Prof Uchenna Uzo, Faculty Director, Lagos Business School in his opening remarks said, “Succession planning was very important and there are different models to note when considering succession planning. We all have a great opportunity to learn from people who have transferred business from one person to another. At LBS, we have been beneficiaries of succession planning, with all the Past Deans working closely with their successors. This calls for intentionality in our growth so we can make an impact.”

Delivering the keynote on ‘Leadership Continuity Through Intergenerational Cohesion,’ Joseph Jaiyeola, former CEO, Nigeria Economic Summit Group (NESG) and Chancellor, Hillside University of Science and Technology indicated the questions nonprofits must pose to themselves and the inputs organisations must make to foster intergenerational cohesion and succession planning.  “The first is are you really set up for continuity as an NGO? If you are set up to be a continuing NGO, we can then talk about building leadership, and then ask who are you? Who really are you? What’s your purpose? The second question NGOs must ask themselves is how do intergenerational differences affect organisations? Each generation has unique characteristics that define them. It affects how they work, communicates, and how to interpret things. To what extent are you as an NGO taking the generations into account?”

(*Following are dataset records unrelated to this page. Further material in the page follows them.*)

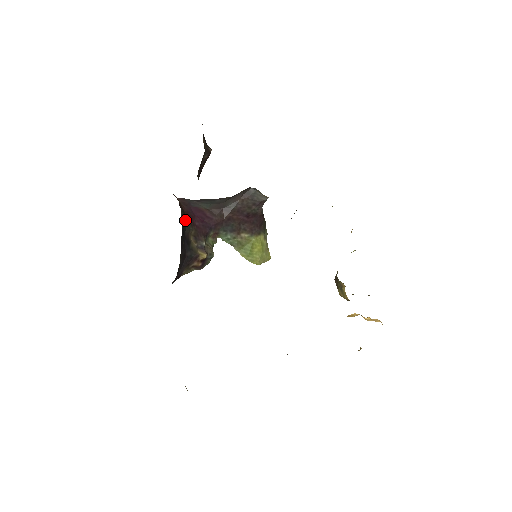
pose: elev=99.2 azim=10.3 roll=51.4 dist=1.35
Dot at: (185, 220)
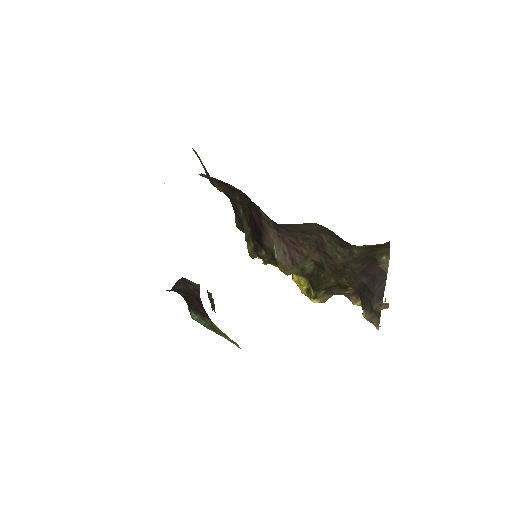
Dot at: occluded
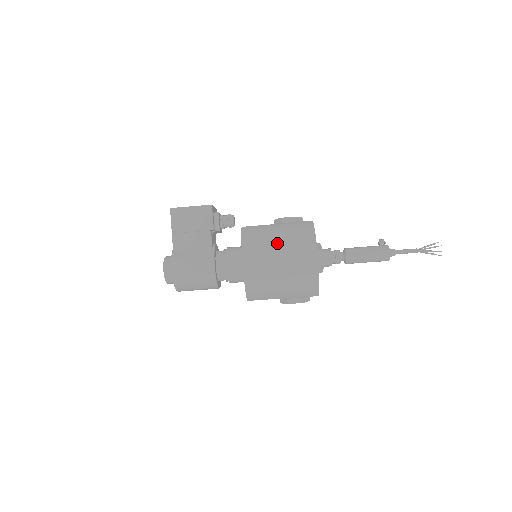
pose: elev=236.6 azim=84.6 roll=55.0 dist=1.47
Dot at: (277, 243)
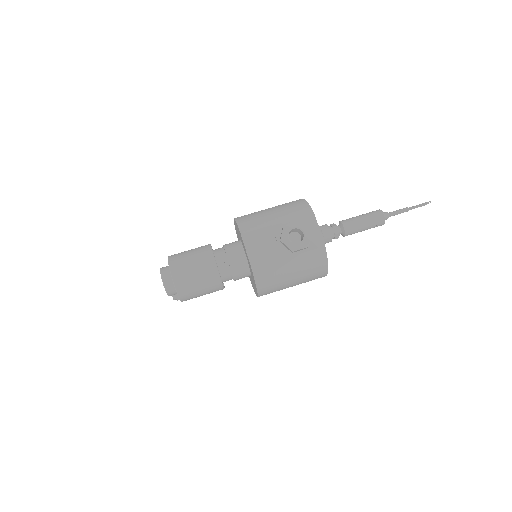
Dot at: occluded
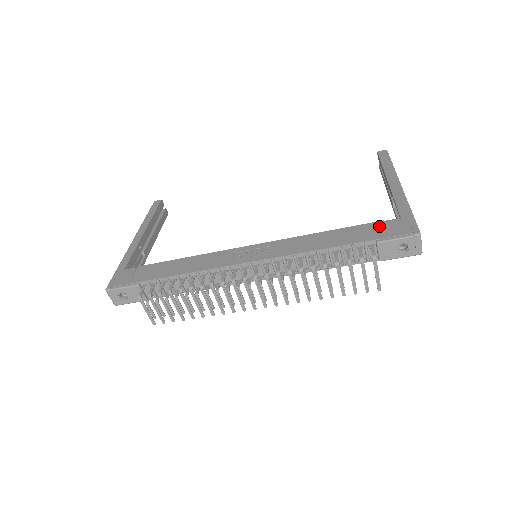
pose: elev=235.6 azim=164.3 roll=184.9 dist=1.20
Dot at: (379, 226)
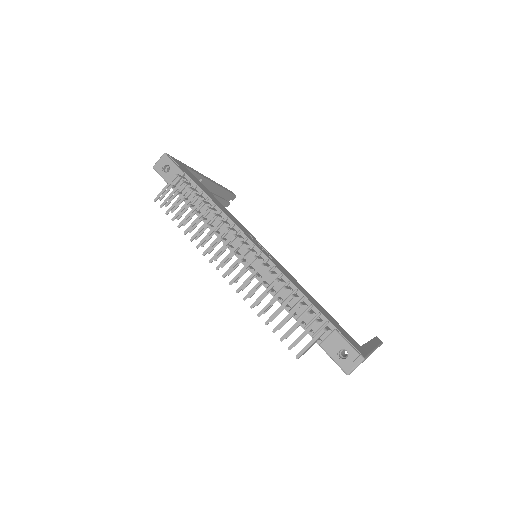
Dot at: (344, 331)
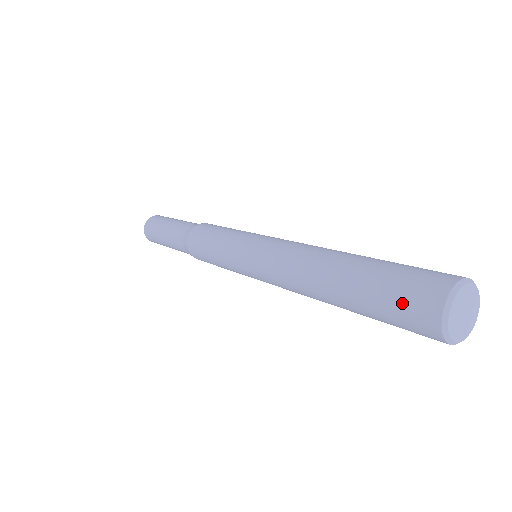
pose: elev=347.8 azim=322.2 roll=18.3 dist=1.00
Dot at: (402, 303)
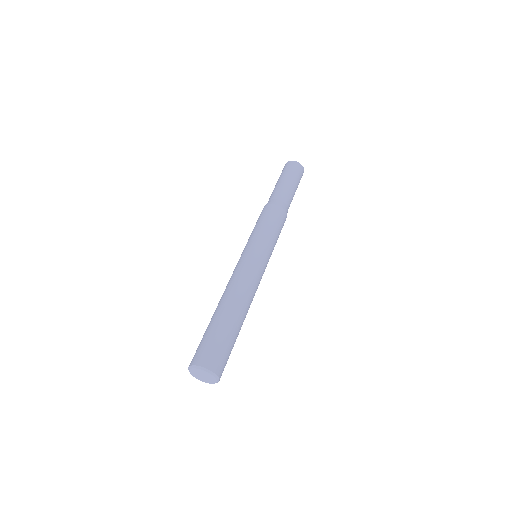
Dot at: (197, 349)
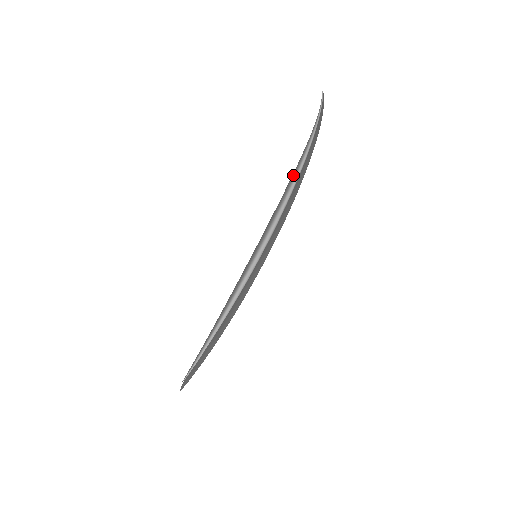
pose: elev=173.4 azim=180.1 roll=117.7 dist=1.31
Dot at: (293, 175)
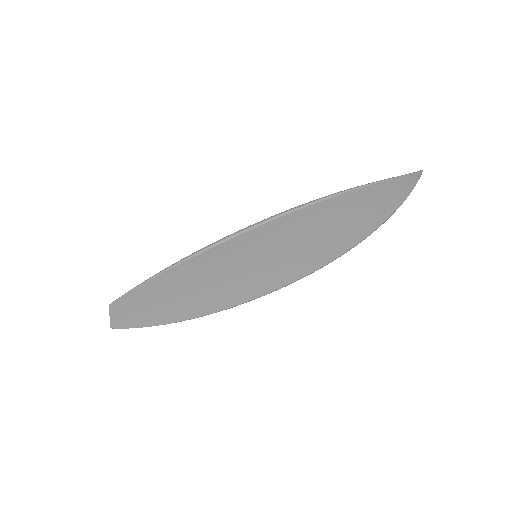
Dot at: occluded
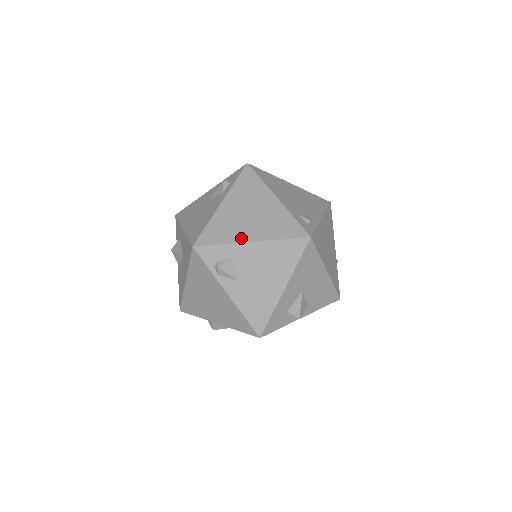
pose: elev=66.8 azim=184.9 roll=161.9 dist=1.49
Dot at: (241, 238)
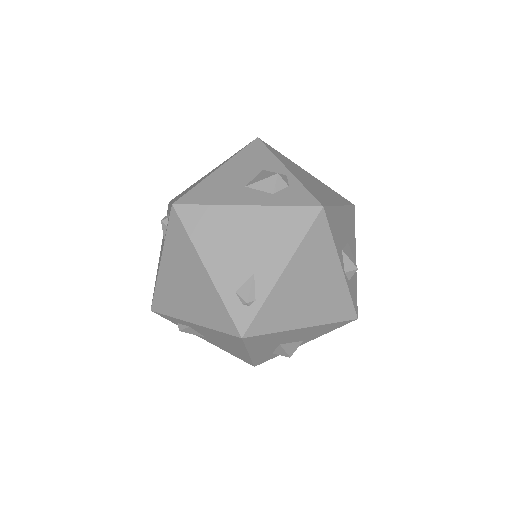
Dot at: (183, 315)
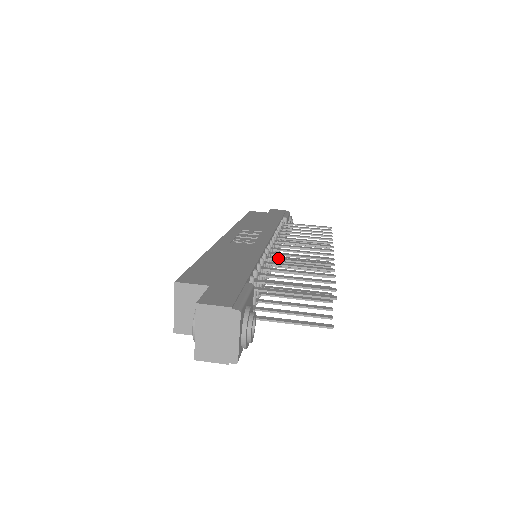
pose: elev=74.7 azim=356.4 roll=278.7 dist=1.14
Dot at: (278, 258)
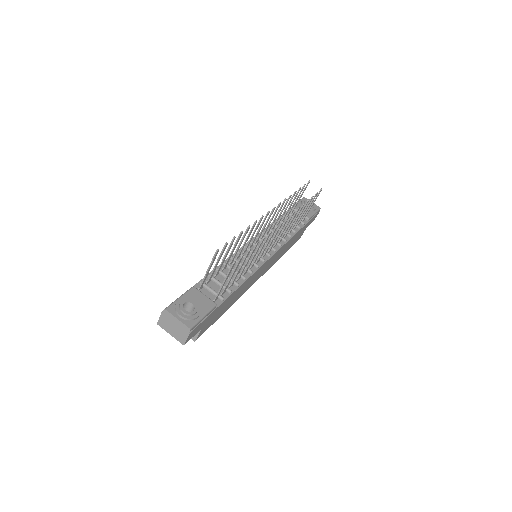
Dot at: (240, 250)
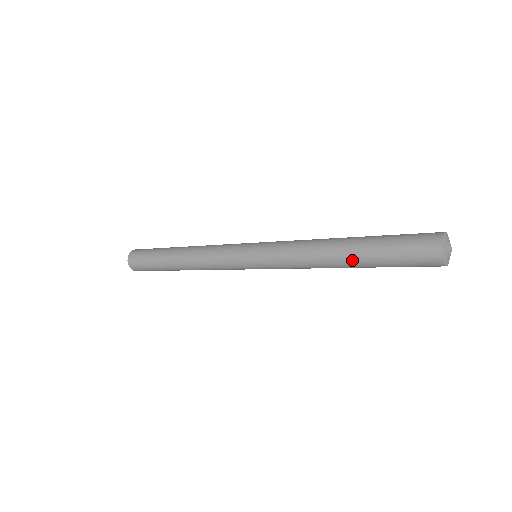
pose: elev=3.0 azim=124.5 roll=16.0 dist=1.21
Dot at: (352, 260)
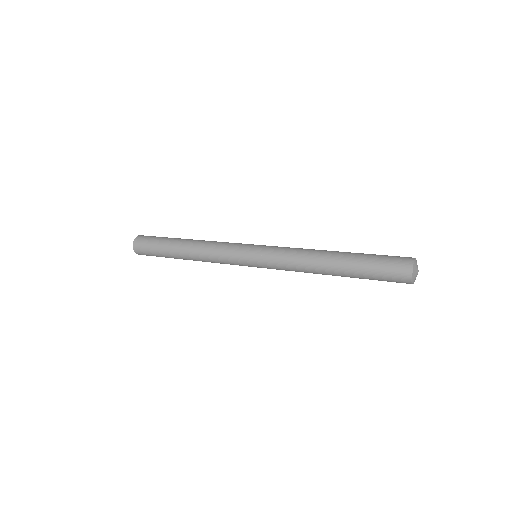
Dot at: (341, 274)
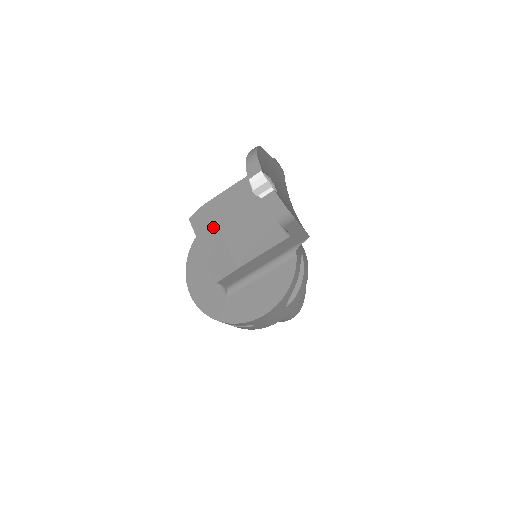
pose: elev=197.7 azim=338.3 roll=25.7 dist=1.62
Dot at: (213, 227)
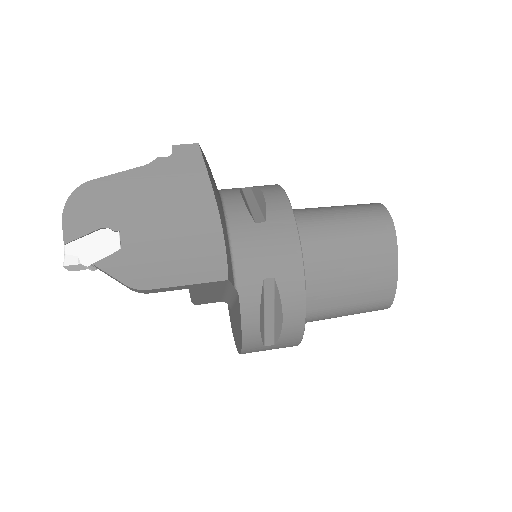
Dot at: occluded
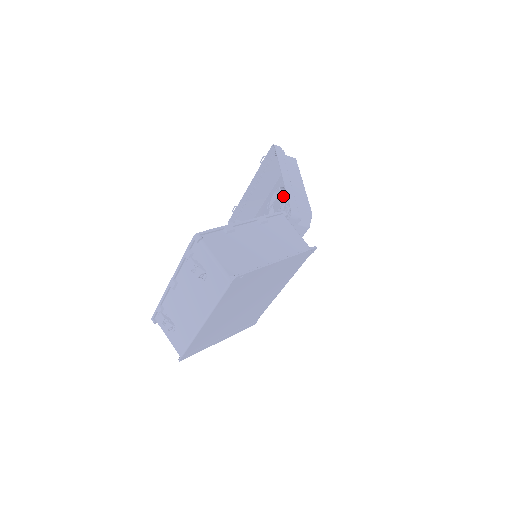
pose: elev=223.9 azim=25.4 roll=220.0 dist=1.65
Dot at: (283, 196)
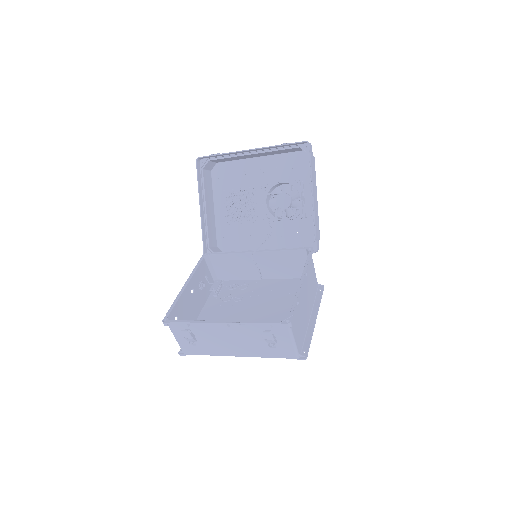
Dot at: (291, 195)
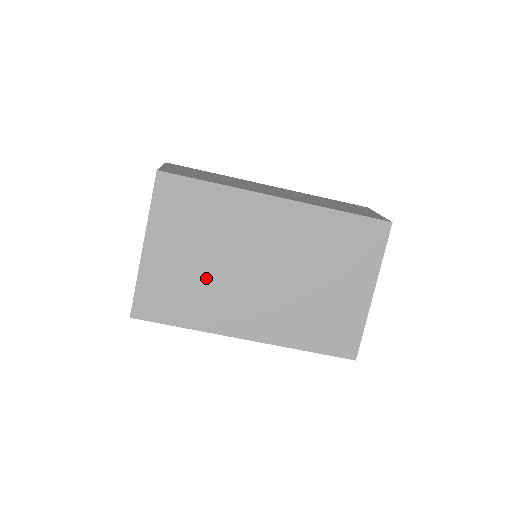
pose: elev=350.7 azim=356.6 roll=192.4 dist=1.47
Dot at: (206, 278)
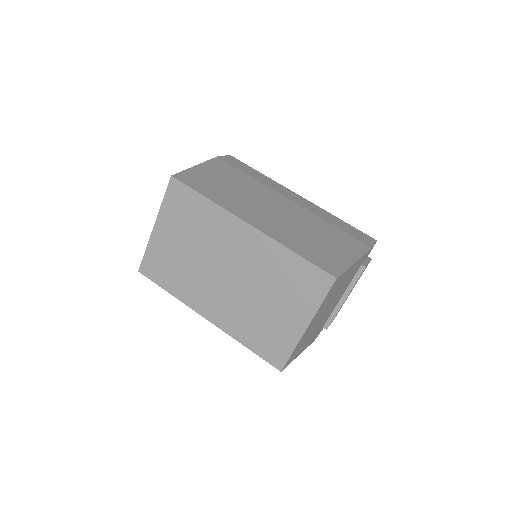
Dot at: (189, 265)
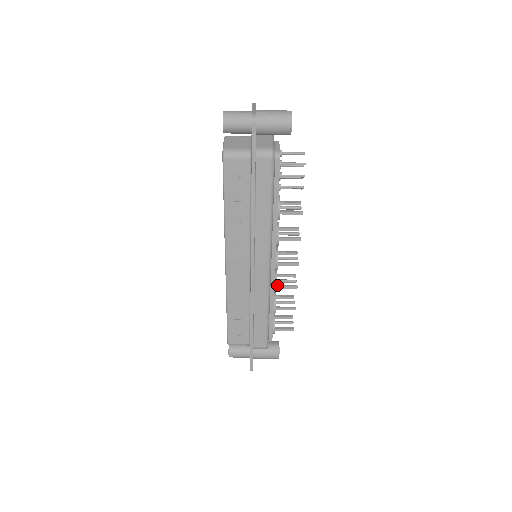
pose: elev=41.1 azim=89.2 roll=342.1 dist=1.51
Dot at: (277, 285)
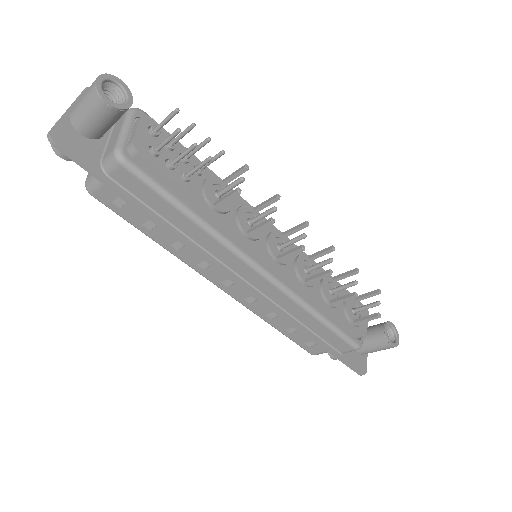
Dot at: (305, 280)
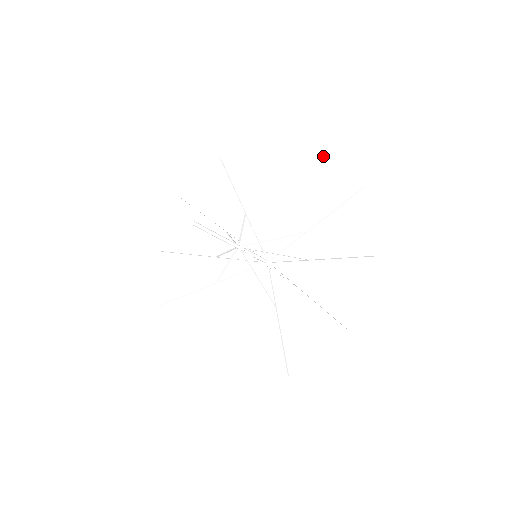
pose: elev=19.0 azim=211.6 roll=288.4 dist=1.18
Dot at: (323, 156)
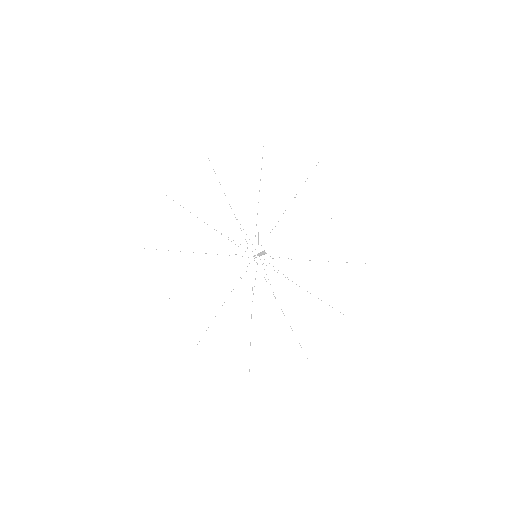
Dot at: (318, 172)
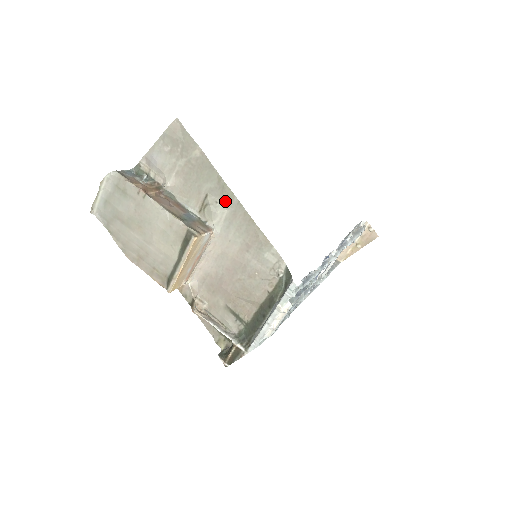
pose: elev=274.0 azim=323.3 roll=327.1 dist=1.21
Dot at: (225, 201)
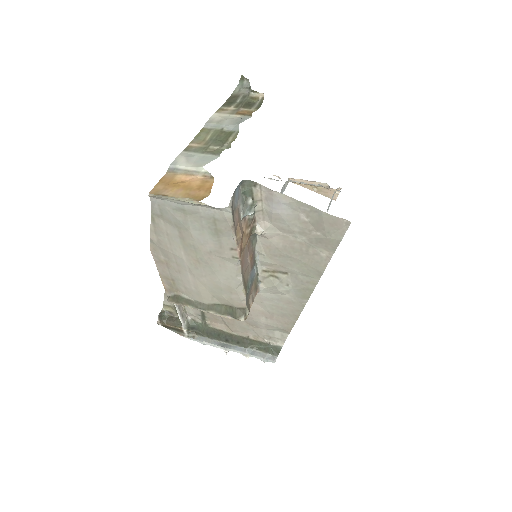
Dot at: (295, 292)
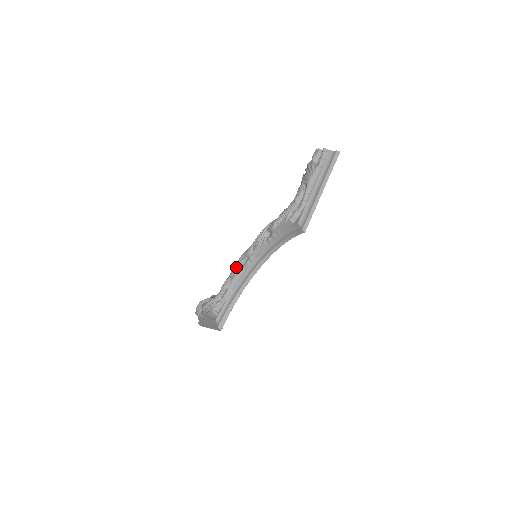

He continued, “The third question NGOs must pose to themselves is how do you curate inter-generational cohesion in your organisation. It is important for you to create a stable and safe environment for everyone to share their ideas. You have to be intentional about it.  He do we ensure that we put the young people in touch with the older ones? You have to be deliberate. You must build a culture that is inclusive and encourages it. Deliberately do trainings to enhance manpower. Personal development is important. If someone is doing well, encourage them, promote them, put them on projects, etc. You then gradually take a back seat. Let them shine but remember that you can delegate but you cannot abdicate. You give them the credit but take the blame.”

The panel discussion comprising seasoned nonprofit professionals spoke on ‘Resolving the Leadership Continuity Dilemma in Building Resilient NGOs.’ The panellists were Dr Joseph Onoja, Director General, Nigeria Conservation Foundation (NCF); Folawe Omikunle, Chief Executive Officer, Teach For Nigeria; Aramide Kayode, Founder, Talent Mine Academy; Olumide Ojeleye, Country President, QS Impact; and moderated by Oreoluwa Amorighoye, NPLM Youth Academy Alumni.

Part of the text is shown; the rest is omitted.